I sat there, staring at him and wondering why I risked my life to go to a hospital during a global pandemic for information that could have been provided by Google.
I don’t if it was my energy or the expression on my face, but he decided in the end to do an extensive “bilan” (bloodwork), most likely as due diligence just in case he might have missed something with his 5 second assumptive diagnosis.
He then proceeded to share his notes from the visit by speaking into a recorder. The vascular doctor in January I saw in the town where I live did the same thing, explaining her diagnosis and stating that she was recommending a follow up visit at the CHU in Lille because the patient was not convinced of her diagnosis.
She did this while I sat there, listening to her. It was a special moment.
This doctor did the same thing, saying he believed it was chilblains as the previous doctor had. Again, I wondered why either of these people had gone into a profession to help people when there are plenty of other professions you can go into if you want to humiliate, demoralize, and patronize. Become a politician. Become a lawyer. Don’t become a doctor.
I almost (not quite, but almost) wanted the additional bloodwork to reveal something just so I can wipe that smug expression off of their faces and force them to see me as a real person with legitimate pain and concerns about my health and wellbeing. In my experience, attempting to communicate verbally is often insufficient. In the world of science, it is results that justify action and not the concerns of the patient.
The one positive from the entire experience was my delight at finding the nurse who took my blood had a tattoo of Totoro.
As I was leaving, I texted my husband, His solution was that I put on weight. Because it affects thin people more.
To which my husband responded, Ha! A very French response…put on weight…you just need to eat more French food! Oh la la.
Touché.
I validated my parking ticket at the hospital and thought this meant that I didn’t have to pay for parking. This is often the case in the United States, but this turned out not to be the case at the CHU Hôpital Suriez in Lille. When I put my ticket into the machine, expecting the barrier to rise up so I could exit the parking lot, there was a message requesting that I take my ticket back. I guessed that meant I had to pay, but by that time there were already two cars behind me, waiting to exit.

Given records:
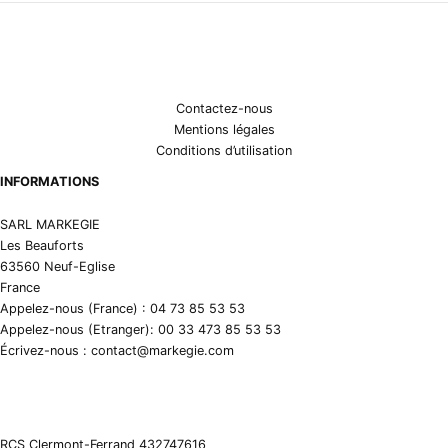
Contactez-nous
Mentions légales
Conditions d’utilisation
INFORMATIONS
SARL MARKEGIE
Les Beauforts
63560 Neuf-Eglise
France
Appelez-nous (France) : 04 73 85 53 53
Appelez-nous (Etranger): 00 33 473 85 53 53
Écrivez-nous : contact@markegie.com
RCS Clermont-Ferrand 432747616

Tasks to perform:
[A] In one to three sentences, explain why the doctor in the account of the hospital visit recommended putting on weight.
[B] Pick up the account of the hospital visit after its last sentence and continue it.
The entries are separate material, unrelated to the account of the hospital visit.

Numbered responses:
[A] The doctor recommended putting on weight because the condition affects thin people more.

[B]
I rolled down my window and asked the person behind me to kindly “reculer” (move back) because my ticket wasn’t working. I speak French well, and I know she understood me, but she still refused for longer than was comfortable, stating there was a barrier. This made no sense to me, and I even got out of the car to look for this alleged barrier. Finally, she put her car in reverse so I could back up and drive back to the parking ticket machine.
Of course, the machine did not accept my new bank card, which the staff person at the bank had assured us would work. I had kept the old one in my wallet just in case because many places in France do not accept credit cards. Thank goodness the old one worked because I did not have exact change for 1,80 for the parking.
Back around a second time, and I made it out of the parking lot and headed home. Once home, I put all of my clothing in a burn pile, wiped down my phone, washed my bank card and ID, and got into the shower to wash away any physical trace of the experience. I have all kinds of fantastic neuroses, and anxiety over germs in public spaces is one of the less enjoyable ones. Over a year of global pandemic has not helped me alleviate this one.
I was proud of myself for managing successfully to avoid screaming or crying throughout the ordeal. My nerves were on edge spending time in a medical facility less than two months before having to test negative for the virus to then get on an airplane for an international flight. A tot of whiskey and the soothing effects of writing about the experience helped tremendously.